--- About this task ---
Rewrite the listing with "umbrella" changed to "orange" wherever it occurs. Leave everything else as it is.

--- Recorded data ---

--- START ---

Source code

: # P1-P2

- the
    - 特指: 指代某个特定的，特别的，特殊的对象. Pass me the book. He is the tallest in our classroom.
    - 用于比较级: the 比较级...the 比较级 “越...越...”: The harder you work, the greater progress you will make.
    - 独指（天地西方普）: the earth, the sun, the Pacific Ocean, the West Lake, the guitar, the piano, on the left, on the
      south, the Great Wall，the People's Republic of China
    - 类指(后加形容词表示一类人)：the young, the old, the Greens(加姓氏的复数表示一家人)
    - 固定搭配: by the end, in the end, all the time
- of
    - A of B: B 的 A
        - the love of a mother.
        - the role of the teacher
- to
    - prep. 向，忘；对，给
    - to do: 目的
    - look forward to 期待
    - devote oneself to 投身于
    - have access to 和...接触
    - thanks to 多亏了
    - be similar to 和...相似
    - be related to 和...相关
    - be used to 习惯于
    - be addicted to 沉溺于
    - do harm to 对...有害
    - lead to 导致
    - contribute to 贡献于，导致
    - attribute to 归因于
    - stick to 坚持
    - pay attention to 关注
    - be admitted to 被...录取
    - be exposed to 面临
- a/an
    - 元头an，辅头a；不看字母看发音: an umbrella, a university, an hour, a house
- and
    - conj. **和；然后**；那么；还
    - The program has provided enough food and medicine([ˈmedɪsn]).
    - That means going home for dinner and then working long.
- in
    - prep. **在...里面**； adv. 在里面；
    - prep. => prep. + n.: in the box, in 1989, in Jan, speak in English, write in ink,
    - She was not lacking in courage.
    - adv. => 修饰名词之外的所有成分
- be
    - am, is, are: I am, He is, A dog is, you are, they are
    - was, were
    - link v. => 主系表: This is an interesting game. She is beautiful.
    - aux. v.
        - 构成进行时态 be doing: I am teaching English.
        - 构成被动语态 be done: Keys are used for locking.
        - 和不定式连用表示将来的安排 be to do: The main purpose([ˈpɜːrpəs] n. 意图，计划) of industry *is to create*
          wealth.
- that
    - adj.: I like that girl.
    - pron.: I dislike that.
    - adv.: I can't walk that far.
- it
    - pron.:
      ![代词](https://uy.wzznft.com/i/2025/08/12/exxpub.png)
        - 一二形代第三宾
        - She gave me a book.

--- END ---

--- Written solution ---
Source code

: # P1-P2

- the
    - 特指: 指代某个特定的，特别的，特殊的对象. Pass me the book. He is the tallest in our classroom.
    - 用于比较级: the 比较级...the 比较级 “越...越...”: The harder you work, the greater progress you will make.
    - 独指（天地西方普）: the earth, the sun, the Pacific Ocean, the West Lake, the guitar, the piano, on the left, on the
      south, the Great Wall，the People's Republic of China
    - 类指(后加形容词表示一类人)：the young, the old, the Greens(加姓氏的复数表示一家人)
    - 固定搭配: by the end, in the end, all the time
- of
    - A of B: B 的 A
        - the love of a mother.
        - the role of the teacher
- to
    - prep. 向，忘；对，给
    - to do: 目的
    - look forward to 期待
    - devote oneself to 投身于
    - have access to 和...接触
    - thanks to 多亏了
    - be similar to 和...相似
    - be related to 和...相关
    - be used to 习惯于
    - be addicted to 沉溺于
    - do harm to 对...有害
    - lead to 导致
    - contribute to 贡献于，导致
    - attribute to 归因于
    - stick to 坚持
    - pay attention to 关注
    - be admitted to 被...录取
    - be exposed to 面临
- a/an
    - 元头an，辅头a；不看字母看发音: an orange, a university, an hour, a house
- and
    - conj. **和；然后**；那么；还
    - The program has provided enough food and medicine([ˈmedɪsn]).
    - That means going home for dinner and then working long.
- in
    - prep. **在...里面**； adv. 在里面；
    - prep. => prep. + n.: in the box, in 1989, in Jan, speak in English, write in ink,
    - She was not lacking in courage.
    - adv. => 修饰名词之外的所有成分
- be
    - am, is, are: I am, He is, A dog is, you are, they are
    - was, were
    - link v. => 主系表: This is an interesting game. She is beautiful.
    - aux. v.
        - 构成进行时态 be doing: I am teaching English.
        - 构成被动语态 be done: Keys are used for locking.
        - 和不定式连用表示将来的安排 be to do: The main purpose([ˈpɜːrpəs] n. 意图，计划) of industry *is to create*
          wealth.
- that
    - adj.: I like that girl.
    - pron.: I dislike that.
    - adv.: I can't walk that far.
- it
    - pron.:
      ![代词](https://uy.wzznft.com/i/2025/08/12/exxpub.png)
        - 一二形代第三宾
        - She gave me a book.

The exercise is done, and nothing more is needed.